Para mi mala suerte el destino comenzó a unirlos más. Se encontraron en un par de fiestas y aunque quisiera pensar que era todo parte de un plan, yo misma fui testigo de las veces en las que se toparon por casualidad. A ella la quiero mucho, con todo mi alma, pero reconozco que en ese momento empecé a sentir una fuerte envidia. ¿Qué tenía ella que yo no? ¿Por qué cuando se miraban a los dos les brillaban los ojos? ¿Nuevamente había tomado el rol de amiga aunque me haya esforzado por no hacerlo?

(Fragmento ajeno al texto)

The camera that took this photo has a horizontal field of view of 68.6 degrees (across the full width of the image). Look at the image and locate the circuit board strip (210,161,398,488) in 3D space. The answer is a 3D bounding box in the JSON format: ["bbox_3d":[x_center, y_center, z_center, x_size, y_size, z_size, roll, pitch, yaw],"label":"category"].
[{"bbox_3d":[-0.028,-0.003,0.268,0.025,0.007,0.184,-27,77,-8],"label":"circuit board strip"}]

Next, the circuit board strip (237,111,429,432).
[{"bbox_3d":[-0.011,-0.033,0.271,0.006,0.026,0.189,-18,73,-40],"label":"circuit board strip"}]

A ella también le empezó a gustar. Me lo negaba, pero yo la conocía tanto que sabía perfecto cómo se sentía al respecto. Y él no se daba por vencido. La siguió invitando durante dos meses, hasta que un día se encontraron en una fiesta y se dieron un beso. Ella me llamó arrepentida al día siguiente, me contó lo que había pasado, y yo me enfurecí y le prohibí volver a verlo. No entendía cómo era tan difícil respetar el hecho de que yo lo hubiese visto primero.

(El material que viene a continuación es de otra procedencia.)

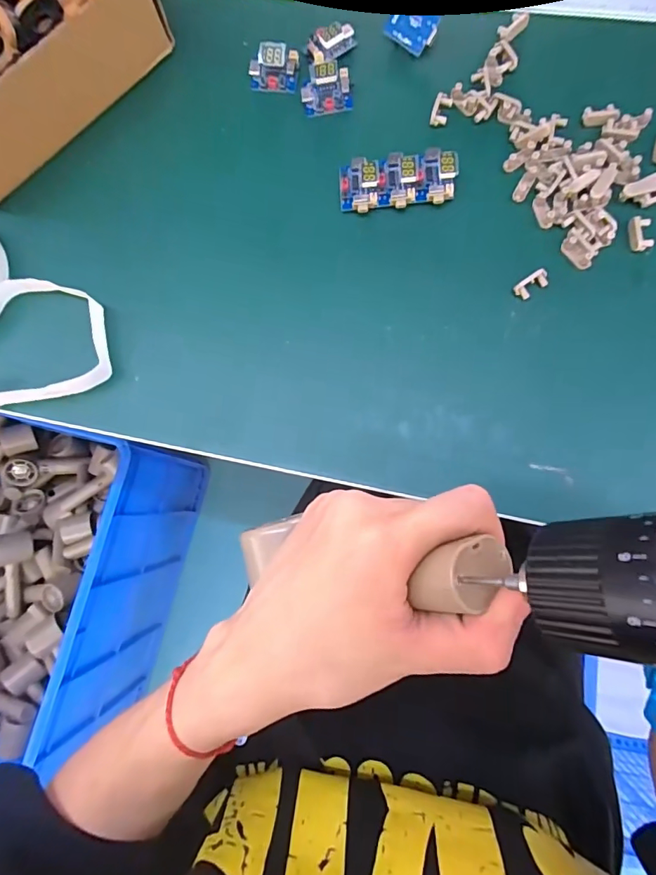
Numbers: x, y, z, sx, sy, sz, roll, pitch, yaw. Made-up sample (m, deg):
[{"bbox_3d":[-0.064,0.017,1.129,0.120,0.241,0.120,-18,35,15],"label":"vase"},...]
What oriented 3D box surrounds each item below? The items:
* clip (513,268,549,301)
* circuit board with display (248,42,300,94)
[{"bbox_3d":[0.113,-0.085,0.252,0.019,0.005,0.010,-33,80,0],"label":"clip"},{"bbox_3d":[-0.034,-0.227,0.279,0.030,0.012,0.022,6,82,7],"label":"circuit board with display"}]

Él no lograba comprender las actitudes de ella. No sabía  por qué, si tenían tanta química, le había dejado de hablar. Me escribía y pedía consejos. Me decía que le gustaba y que necesitaba volver a verla. Eso, dentro de todo, me hacía agradecerle a ella por seguir manteniendo el secreto. Pasaron los días y nosotras volvimos a retomar el contacto. Salíamos con el resto del grupo, sin embargo, yo la veía mal. Estaba apagada, ya no era la misma. Y ahí me di cuenta del daño que le estaba provocando. La estaba distanciando de la persona que le gustaba, estaba siendo la mala de la historia. La culpa empezó a apoderarse de mí, al igual que las dudas de si estaba separando, quizás, a dos personas que estaban destinadas a estar juntas. Hablé con ella y le dije que ya no quería ser un obstáculo, que si las cosas tenían que suceder, dejara que pasaran.

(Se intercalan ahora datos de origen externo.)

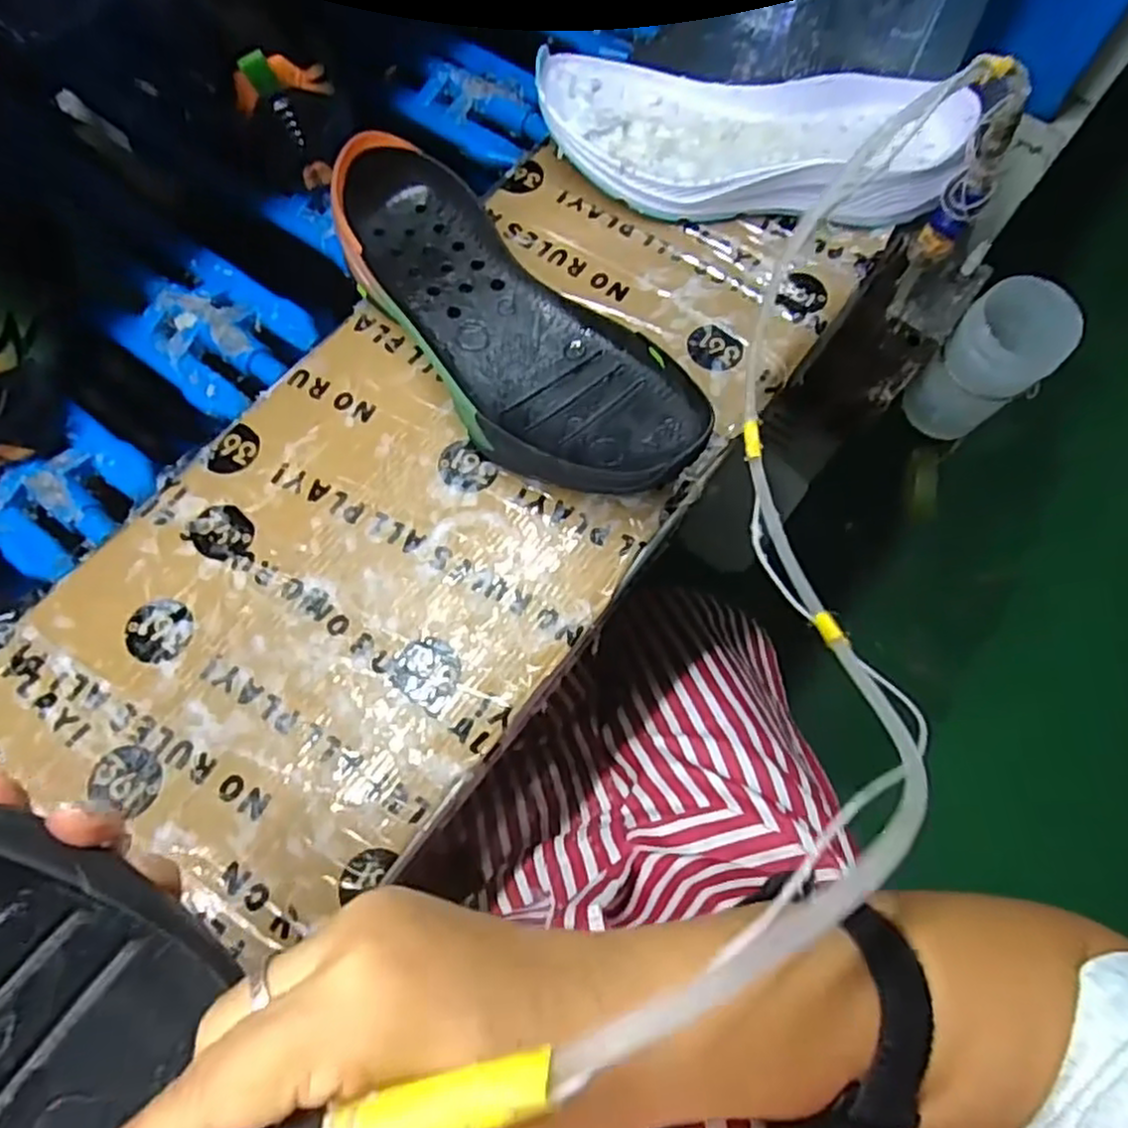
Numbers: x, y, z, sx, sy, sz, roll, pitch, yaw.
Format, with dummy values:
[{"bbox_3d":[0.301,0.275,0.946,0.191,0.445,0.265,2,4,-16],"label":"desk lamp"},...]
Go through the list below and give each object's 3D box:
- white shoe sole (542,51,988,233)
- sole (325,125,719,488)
[{"bbox_3d":[0.116,-0.273,0.458,0.267,0.043,0.109,11,74,2],"label":"white shoe sole"},{"bbox_3d":[-0.038,-0.134,0.400,0.258,0.042,0.102,44,77,10],"label":"sole"}]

Han pasado cinco años desde esa época y hoy sonrío al ver la linda pareja que formaron. Siguen juntos, a pocos meses de irse a vivir bajo el mismo techo y escribir un nuevo capítulo de sus vidas. A mí me costó superarlo, pero sabía que era más fácil eso que tener que vivir con la culpa. Yo a él no le gustaba de esa forma y nada iba a cambiar esa realidad. Dos años después de ese episodio, conocí a una persona que sí me correspondió y con la que tuve la suerte de aprender un montón. Una relación que se terminó, pero que hoy recuerdo con cariño. Y que jamás la hubiese vivido si no hubiese aprendido a soltar a ese antiguo amor.

Macarena Ramírez tiene 27 años y es ingeniera comercial.